Those modifications included consolidating three different placements, one for each of the company’s operating groups, into one unified program. “There was some internal resistance,” said the risk manager, “but Julie helped quell that angst.”
Amplifying the Positives
“Paul has done so many things beyond the call for us that it is hard to pick on one issue,” one client said. “He has rescued us from the perception created from a recent loss by explaining to our carriers that such incidents take place fairly frequently in our industry.
“More to the point, such incidents do not constitute a forced outage. He has helped us battle what could be characterized as a poor operational year by correctly explaining the circumstances and how we have actually beaten industry standards. In short, Paul is invested in our success and really understands our business space very well.”

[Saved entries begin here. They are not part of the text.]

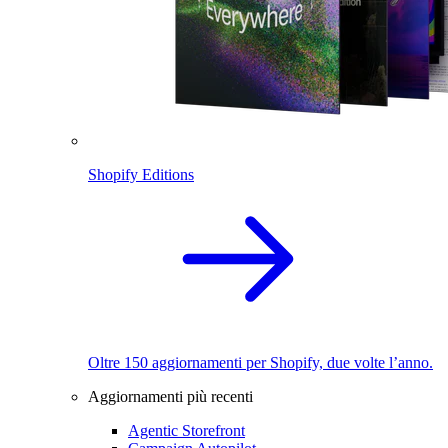
Shopify Editions
Oltre 150 aggiornamenti per Shopify, due volte l’anno.
Aggiornamenti più recenti
Agentic Storefront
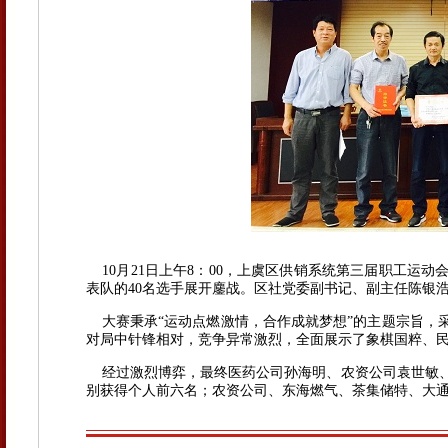
10月21日上午8：00，上虞区供销系统第三届职工运
表队的40名选手展开鏖战。
区社党委副书记、副主任陈银
大赛秉承“运动点燃激情，合作成就梦想”的主题宗旨，采
对局中针锋相对，竞争异常激烈，全面展示了象棋国粹、
经过激烈博弈，最终医药公司孙海明、农资公司袁世敏、
别获得个人前六名；农资公司、东海燃气、茶集储特、大通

Another client noted, “Paul orchestrates the reinsurance placement for our captive insurance program. During our last renewal cycle, Paul convinced me of the potential value we could derive from an analytics study on our program and risk.
“The study provided the marketing team with a deeper understanding of our risk profile and an ability to counter conclusions in insurer models. The result was favorable and — more importantly — Paul helped move us to the next level in understanding our risk.”
Whitstock’s expertise is stochastic analysis, in which random variables are used to model or test possible risks. Notably, clients laud the use of that approach in captive insurance to determine optimal inflection points for captive participation, risk-transfer structure, and attachment points.
In several cases, Whitstock helped clients diversify their approach to placements among captive, mutual, and commercial markets using stochastic models.